#### TÂCHES À RÉALISER
[1] Recopiez la portion de l’extrait fourni allant de « Encore une fois, on » jusqu’à « est particulièrement compliqué. », en remplaçant « terminologie » par « formulation ».
[2] D’après le communiqué de presse cité dans l’extrait fourni, combien de personnes ont signé une pétition contre le rapport ?

==== EXTRAIT FOURNI

Je précise aussi que, ce matin, il y a eu énormément de votes très serrés, de matchs nuls, et, pour la moitié des amendements, la commission n’était pas en mesure de se prononcer. Il faut évidemment lutter contre les pratiques criminelles, mais il ne s’agit pas de prendre des mesures contre des actions ou des groupes qui ne sont pas définis et qui seraient susceptibles d’être l’objet d’enquêtes. Le droit à la protection des enfants, évidemment, doit être respecté, mais sans discrimination, sans arbitraire, sans que les gens doivent craindre l’arbitraire. Or le rapport de M. Salles n’est pas satisfaisant de ce point de vue. Il ne respecte pas ce principe de non-discrimination. Apparemment, certaines allégations, selon lesquelles les abus commis sur les mineurs par tel ou tel groupe – ces groupes qu’on appelle sectes – seraient beaucoup plus nombreux, ne sont pas prouvées. Ce qui est avancé l’est sans preuve. Les mesures de répression exigées ne sont donc ni proportionnées ni justes.

Encore une fois, on cherche à réprimer certains mouvements en les qualifiant de sectes. Un tel rapport n’a pas sa place dans une organisation qui se targue de défendre les droits de l’homme.

En plusieurs endroits du texte, nous avions décidé de remplacer le terme « sectes » par l’expression « groupes religieux, ésotériques ou spirituels ». Si cette terminologie n’est pas acceptée, nous ne pourrons pas approuver le texte.

M. WOLD (Norvège)* – Le thème que doit traiter l’Assemblée aujourd’hui est particulièrement compliqué.

Lorsque les croyances d’une personne, sa morale, ses principes sont attaqués, les réactions sont fortes. Il en va de même aujourd’hui à la présentation de ce rapport. Selon un communiqué de presse paru ce jour, plus de 10 000 personnes ont signé une pétition contre ce rapport.

Je suis un chrétien norvégien. Je ne pratique pas régulièrement, mais je sais où je me place et j’estime que le rapport ne tient pas compte du fantastique travail réalisé sur une base volontaire pour toutes les personnes croyantes liées à une paroisse.

De nombreuses enquêtes ont été menées auprès des différents membres de l’Assemblée sur le rapport présenté par la commission des questions juridiques et des droits de l’homme, y compris même avant cette séance plénière.

========
==== DONNÉES FOURNIES

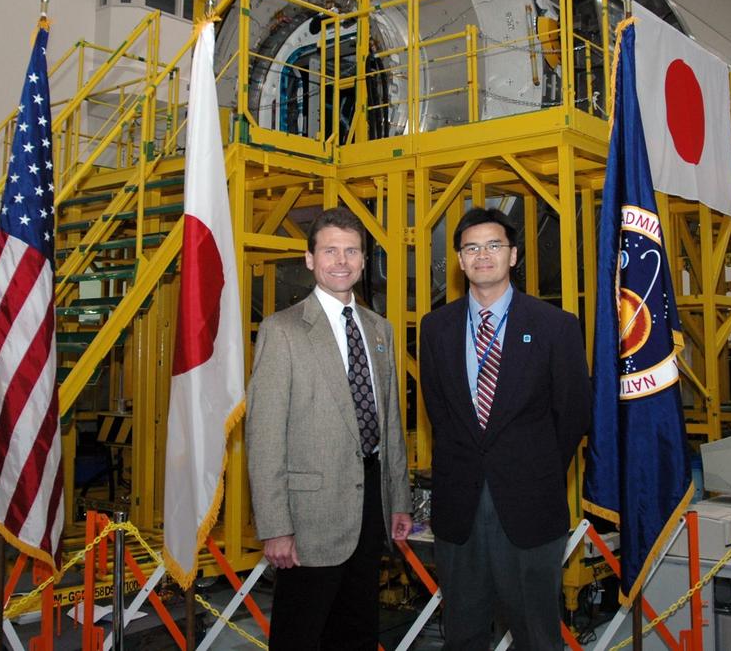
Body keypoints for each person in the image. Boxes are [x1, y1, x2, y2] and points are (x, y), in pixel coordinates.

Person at [419, 206, 592, 650]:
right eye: (471, 247)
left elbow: (572, 414)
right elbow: (440, 411)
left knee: (537, 635)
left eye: (494, 245)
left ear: (513, 256)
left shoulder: (556, 326)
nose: (482, 255)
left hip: (530, 508)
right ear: (458, 260)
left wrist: (530, 469)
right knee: (463, 633)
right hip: (460, 511)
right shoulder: (436, 329)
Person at [246, 207, 413, 650]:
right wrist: (275, 526)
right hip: (307, 522)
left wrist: (399, 500)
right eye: (330, 251)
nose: (342, 261)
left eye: (352, 251)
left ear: (363, 260)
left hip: (370, 511)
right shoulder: (282, 330)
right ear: (309, 259)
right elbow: (263, 436)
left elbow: (390, 420)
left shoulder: (380, 330)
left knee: (356, 633)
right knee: (299, 635)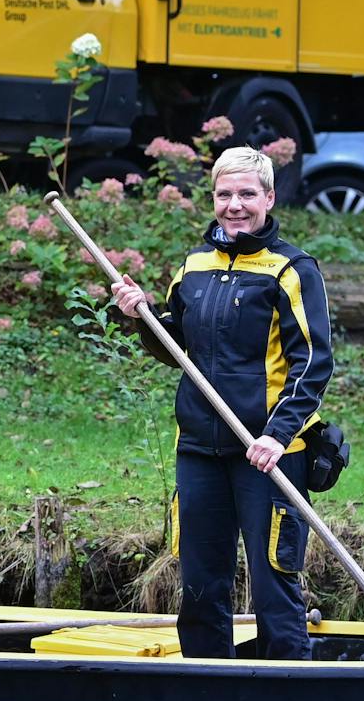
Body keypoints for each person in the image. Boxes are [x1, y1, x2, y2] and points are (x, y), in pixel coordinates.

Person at [109, 145, 333, 660]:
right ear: (213, 198)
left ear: (269, 198)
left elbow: (314, 363)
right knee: (201, 584)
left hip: (267, 452)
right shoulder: (193, 267)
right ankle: (211, 689)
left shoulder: (292, 270)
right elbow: (178, 350)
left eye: (247, 194)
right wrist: (138, 317)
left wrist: (277, 437)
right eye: (225, 194)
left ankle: (288, 695)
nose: (235, 205)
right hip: (199, 450)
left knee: (274, 581)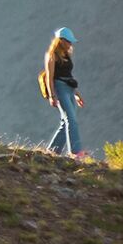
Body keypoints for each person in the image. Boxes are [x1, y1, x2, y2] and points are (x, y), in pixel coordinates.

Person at [40, 27, 87, 156]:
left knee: (65, 121)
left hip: (70, 89)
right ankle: (76, 152)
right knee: (71, 120)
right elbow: (50, 77)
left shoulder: (66, 54)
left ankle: (52, 152)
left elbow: (68, 74)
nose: (71, 44)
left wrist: (77, 94)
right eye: (69, 41)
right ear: (61, 41)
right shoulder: (52, 55)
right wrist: (51, 96)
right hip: (60, 88)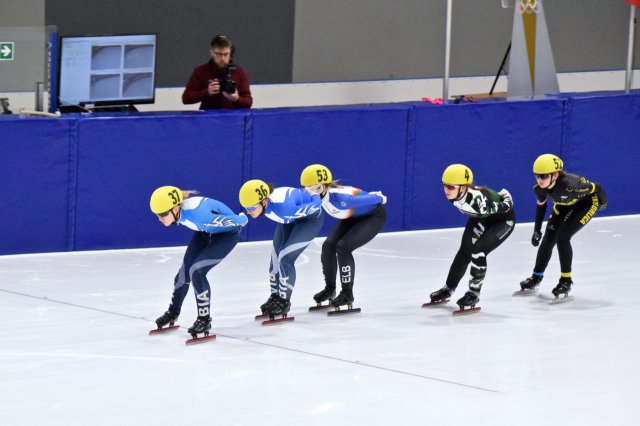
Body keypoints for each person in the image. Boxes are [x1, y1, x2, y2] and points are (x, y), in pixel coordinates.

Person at [150, 185, 248, 337]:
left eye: (162, 214)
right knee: (184, 272)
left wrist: (242, 218)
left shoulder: (198, 216)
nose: (160, 219)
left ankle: (204, 319)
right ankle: (173, 312)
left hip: (227, 234)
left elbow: (237, 222)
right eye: (157, 215)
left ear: (176, 209)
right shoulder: (182, 213)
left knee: (197, 271)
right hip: (205, 231)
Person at [300, 164, 387, 310]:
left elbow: (372, 199)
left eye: (318, 188)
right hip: (350, 217)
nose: (314, 193)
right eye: (309, 190)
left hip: (373, 216)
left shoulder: (339, 199)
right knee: (328, 246)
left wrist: (379, 197)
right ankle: (330, 289)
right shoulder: (314, 196)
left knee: (343, 247)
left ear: (325, 186)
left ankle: (347, 293)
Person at [429, 164, 516, 309]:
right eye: (445, 186)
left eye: (451, 187)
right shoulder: (457, 195)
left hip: (502, 221)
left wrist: (506, 197)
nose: (446, 190)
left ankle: (473, 293)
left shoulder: (477, 202)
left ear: (463, 187)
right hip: (481, 218)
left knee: (478, 251)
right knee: (464, 252)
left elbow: (507, 206)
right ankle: (448, 288)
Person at [519, 154, 607, 296]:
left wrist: (603, 203)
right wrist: (537, 230)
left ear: (555, 175)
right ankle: (536, 276)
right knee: (548, 239)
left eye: (543, 176)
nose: (539, 180)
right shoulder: (539, 189)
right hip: (564, 203)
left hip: (587, 203)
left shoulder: (571, 185)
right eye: (537, 176)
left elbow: (598, 188)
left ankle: (566, 280)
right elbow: (541, 207)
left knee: (563, 237)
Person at [238, 179, 323, 318]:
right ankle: (275, 296)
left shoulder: (284, 208)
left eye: (251, 208)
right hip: (288, 220)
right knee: (275, 260)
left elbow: (316, 203)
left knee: (285, 259)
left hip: (309, 221)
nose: (248, 211)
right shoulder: (272, 206)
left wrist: (313, 193)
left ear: (264, 202)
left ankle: (284, 302)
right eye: (245, 208)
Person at [182, 35, 253, 110]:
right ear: (211, 53)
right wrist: (207, 92)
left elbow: (248, 102)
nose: (222, 58)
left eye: (226, 54)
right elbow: (186, 98)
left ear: (231, 53)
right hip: (208, 118)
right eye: (218, 54)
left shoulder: (239, 71)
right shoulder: (200, 71)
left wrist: (236, 98)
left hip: (233, 118)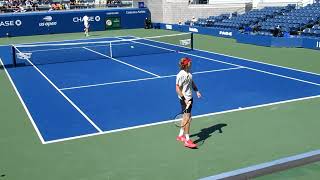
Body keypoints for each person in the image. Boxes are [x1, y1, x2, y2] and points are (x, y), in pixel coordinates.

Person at [175, 57, 201, 148]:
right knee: (188, 119)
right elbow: (177, 88)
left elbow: (191, 82)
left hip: (189, 98)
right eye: (190, 62)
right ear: (187, 64)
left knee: (186, 118)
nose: (191, 63)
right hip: (185, 100)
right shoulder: (181, 75)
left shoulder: (188, 73)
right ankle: (187, 140)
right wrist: (184, 99)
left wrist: (196, 90)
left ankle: (180, 135)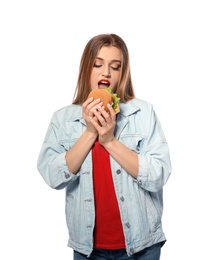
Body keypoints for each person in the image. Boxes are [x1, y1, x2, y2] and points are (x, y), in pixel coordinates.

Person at [37, 33, 172, 260]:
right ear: (86, 69)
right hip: (88, 250)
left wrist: (109, 140)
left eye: (115, 66)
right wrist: (90, 132)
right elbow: (52, 176)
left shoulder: (143, 112)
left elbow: (159, 174)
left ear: (123, 73)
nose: (106, 72)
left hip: (142, 247)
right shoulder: (62, 119)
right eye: (98, 64)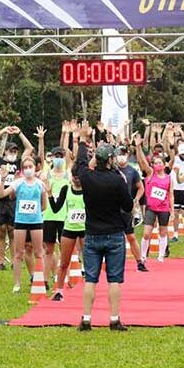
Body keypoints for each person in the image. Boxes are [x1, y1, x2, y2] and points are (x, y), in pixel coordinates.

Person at [74, 122, 133, 331]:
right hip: (114, 233)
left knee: (90, 278)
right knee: (114, 279)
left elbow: (79, 163)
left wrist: (82, 140)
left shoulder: (87, 177)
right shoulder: (117, 180)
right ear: (110, 160)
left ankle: (87, 318)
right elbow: (128, 206)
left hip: (92, 233)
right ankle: (114, 318)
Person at [0, 126, 35, 271]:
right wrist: (3, 132)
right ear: (5, 152)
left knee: (13, 230)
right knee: (1, 230)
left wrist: (19, 133)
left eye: (15, 151)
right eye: (10, 151)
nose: (12, 154)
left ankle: (14, 260)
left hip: (14, 198)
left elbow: (29, 147)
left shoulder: (19, 163)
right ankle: (1, 261)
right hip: (0, 197)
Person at [0, 157, 48, 293]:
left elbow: (44, 205)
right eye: (25, 167)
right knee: (18, 253)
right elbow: (2, 194)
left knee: (39, 252)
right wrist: (2, 179)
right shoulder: (18, 183)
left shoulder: (39, 184)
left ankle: (40, 280)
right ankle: (17, 283)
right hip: (20, 222)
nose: (28, 169)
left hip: (36, 222)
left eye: (30, 166)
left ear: (34, 167)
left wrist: (35, 212)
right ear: (22, 169)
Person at [134, 135, 174, 262]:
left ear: (164, 165)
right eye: (155, 163)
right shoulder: (150, 174)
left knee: (163, 232)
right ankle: (143, 255)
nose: (157, 165)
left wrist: (172, 210)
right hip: (151, 208)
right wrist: (138, 146)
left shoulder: (168, 178)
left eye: (159, 163)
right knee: (146, 233)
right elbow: (142, 161)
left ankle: (161, 255)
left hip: (164, 208)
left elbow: (171, 195)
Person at [50, 167, 85, 301]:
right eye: (74, 177)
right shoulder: (66, 189)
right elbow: (55, 208)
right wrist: (49, 195)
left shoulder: (88, 190)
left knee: (90, 262)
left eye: (79, 177)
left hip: (84, 229)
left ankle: (90, 290)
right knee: (64, 262)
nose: (76, 179)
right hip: (69, 228)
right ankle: (59, 291)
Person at [115, 146, 149, 272]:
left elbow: (141, 187)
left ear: (128, 155)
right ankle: (113, 263)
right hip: (113, 209)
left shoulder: (132, 171)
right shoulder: (112, 170)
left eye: (123, 154)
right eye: (119, 154)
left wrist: (136, 200)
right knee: (115, 238)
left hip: (126, 209)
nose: (121, 156)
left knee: (131, 236)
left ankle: (140, 261)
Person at [42, 147, 70, 287]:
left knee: (65, 250)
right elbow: (41, 158)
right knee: (48, 250)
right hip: (48, 216)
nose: (58, 158)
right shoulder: (46, 174)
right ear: (52, 157)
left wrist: (70, 137)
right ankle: (45, 279)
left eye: (61, 156)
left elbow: (72, 157)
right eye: (56, 155)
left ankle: (64, 278)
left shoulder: (68, 175)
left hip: (64, 217)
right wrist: (41, 140)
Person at [169, 141, 184, 243]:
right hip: (175, 189)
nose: (183, 155)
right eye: (181, 153)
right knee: (176, 213)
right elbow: (170, 152)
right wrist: (170, 141)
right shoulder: (174, 159)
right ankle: (176, 234)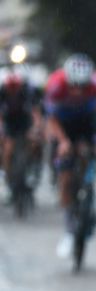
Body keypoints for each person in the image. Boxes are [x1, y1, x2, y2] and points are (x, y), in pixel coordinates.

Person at [45, 54, 96, 257]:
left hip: (89, 123)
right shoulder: (56, 85)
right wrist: (63, 141)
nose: (78, 92)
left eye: (83, 87)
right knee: (65, 177)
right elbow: (51, 120)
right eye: (74, 86)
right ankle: (68, 229)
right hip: (64, 126)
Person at [0, 70, 43, 198]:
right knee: (7, 151)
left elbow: (35, 113)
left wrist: (36, 128)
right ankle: (8, 179)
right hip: (10, 123)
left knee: (35, 142)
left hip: (25, 122)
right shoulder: (2, 93)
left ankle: (33, 167)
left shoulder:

========

#### RÉSULTATS PAR TÂCHE
[1]
Encore une fois, on cherche à réprimer certains mouvements en les qualifiant de sectes. Un tel rapport n’a pas sa place dans une organisation qui se targue de défendre les droits de l’homme.

En plusieurs endroits du texte, nous avions décidé de remplacer le terme « sectes » par l’expression « groupes religieux, ésotériques ou spirituels ». Si cette formulation n’est pas acceptée, nous ne pourrons pas approuver le texte.

M. WOLD (Norvège)* – Le thème que doit traiter l’Assemblée aujourd’hui est particulièrement compliqué.

[2] Plus de 10 000 personnes.